The technology lets companies rent computing power, storage and other services from data centers shared with other customers - typically cheaper and more flexible than maintaining their own.
The ambitious company was among a range of suitors to approach BlackBerry Ltd before the troubled device maker took itself off the market, according to sources familiar with the matter. BlackBerry, with its pedigree in data and the smartphone business, was a potential match for Lenovo's expansion needs.
Any potential deals, unlike the reported interest in BlackBerry, are likely to match Lenovo's previous pattern of low-key deal-making. This year's acquisition of Brazil's CCE and Indianapolis-based Stoneware in 2012 provide examples, said Alberto Moel, a Hong Kong-based analyst at Sanford C. Bernstein.
"They're under the radar, doing deals that suit their strategy, paying as little as possible, applying their product portfolio and capabilities and monetising that," said Moel, speaking before Thursday's earnings were released.

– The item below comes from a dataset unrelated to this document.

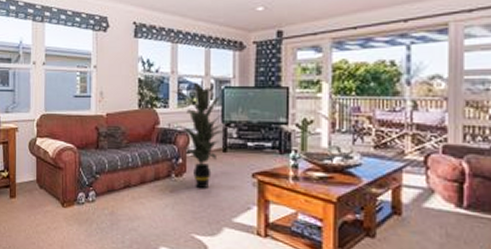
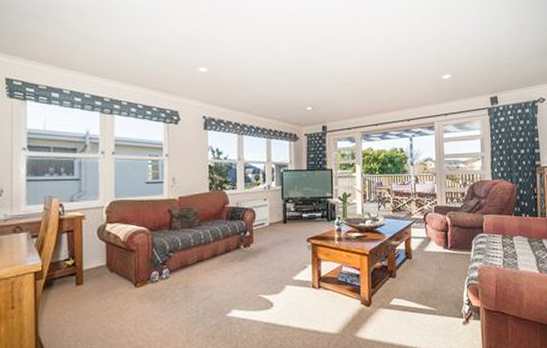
indoor plant: present [170,82,232,189] -> none [238,167,290,256]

"These are small deals, that they can pay for in cash, to meet the needs of a particular geographic coverage or particular product. On the server side they'll be looking for corporate server capabilities - there are some smaller companies in the server business that could be a good fit."
The company, based in both Beijing and Morrisville, North Carolina, already works with EMC Corp, the world's largest data storage equipment maker, in developing servers and storage products.
But for Lenovo this isn't enough. The firm is now actively seeking a way to build its small server business as it spins away from a PC market that IDC predicts will continue to shrink, declining 2 percent next year.